(Input data)

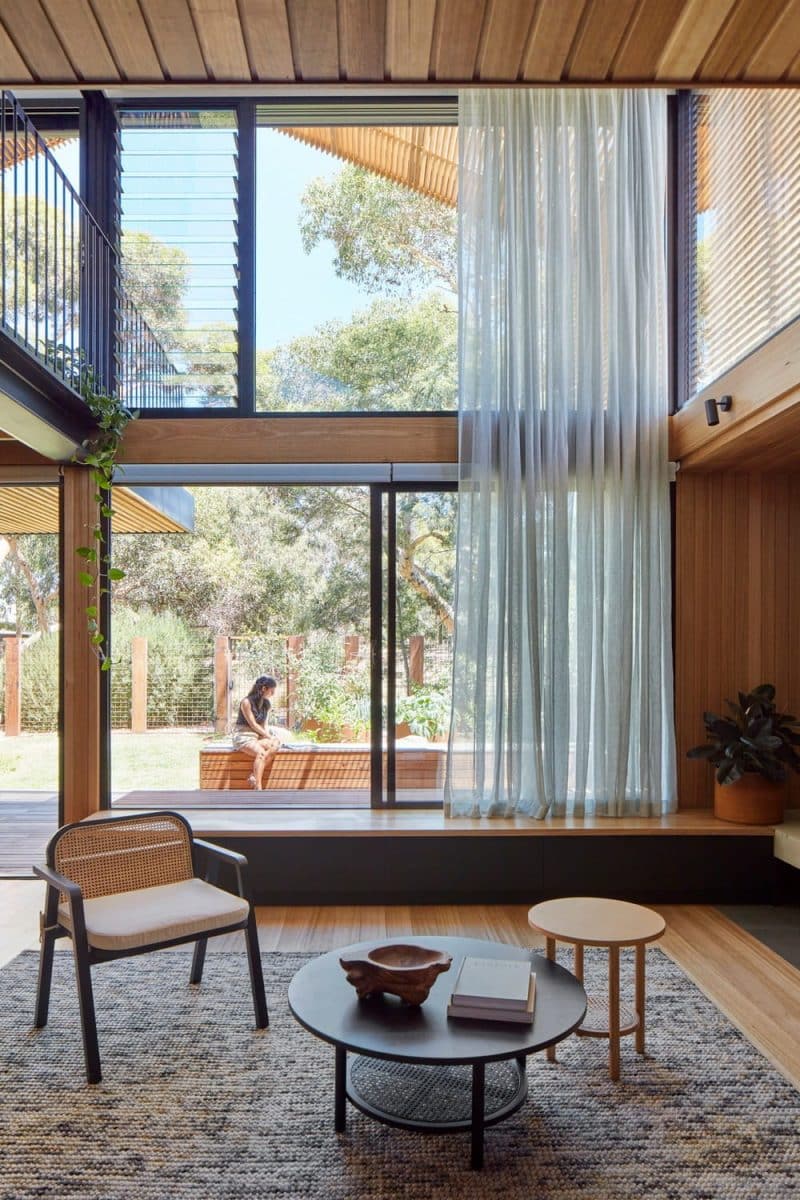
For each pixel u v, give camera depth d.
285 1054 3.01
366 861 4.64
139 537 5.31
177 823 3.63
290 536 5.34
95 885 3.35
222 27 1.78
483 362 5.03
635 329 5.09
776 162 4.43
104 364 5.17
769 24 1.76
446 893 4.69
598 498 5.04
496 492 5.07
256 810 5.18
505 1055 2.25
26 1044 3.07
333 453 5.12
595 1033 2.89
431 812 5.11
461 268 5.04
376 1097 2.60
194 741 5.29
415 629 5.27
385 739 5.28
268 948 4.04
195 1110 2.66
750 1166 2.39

(End Input data)
(Input data)

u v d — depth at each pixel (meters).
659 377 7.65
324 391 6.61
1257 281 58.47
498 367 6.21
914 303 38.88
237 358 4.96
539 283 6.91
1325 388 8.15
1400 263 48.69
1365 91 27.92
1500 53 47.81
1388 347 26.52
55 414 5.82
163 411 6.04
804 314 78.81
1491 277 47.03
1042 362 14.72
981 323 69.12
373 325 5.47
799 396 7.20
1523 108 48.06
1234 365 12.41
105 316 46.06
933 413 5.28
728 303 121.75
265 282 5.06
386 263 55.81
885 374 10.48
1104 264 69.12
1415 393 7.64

(End Input data)

> _Work instructions_
Copy word for word the stretch of entries above from the line that has "For each pixel u v, give camera depth d." through the line that has "26 1044 3.07", both ends included, and nothing outside it.

> _Solution to the problem_
For each pixel u v, give camera depth d.
285 1054 3.01
366 861 4.64
139 537 5.31
177 823 3.63
290 536 5.34
95 885 3.35
222 27 1.78
483 362 5.03
635 329 5.09
776 162 4.43
104 364 5.17
769 24 1.76
446 893 4.69
598 498 5.04
496 492 5.07
256 810 5.18
505 1055 2.25
26 1044 3.07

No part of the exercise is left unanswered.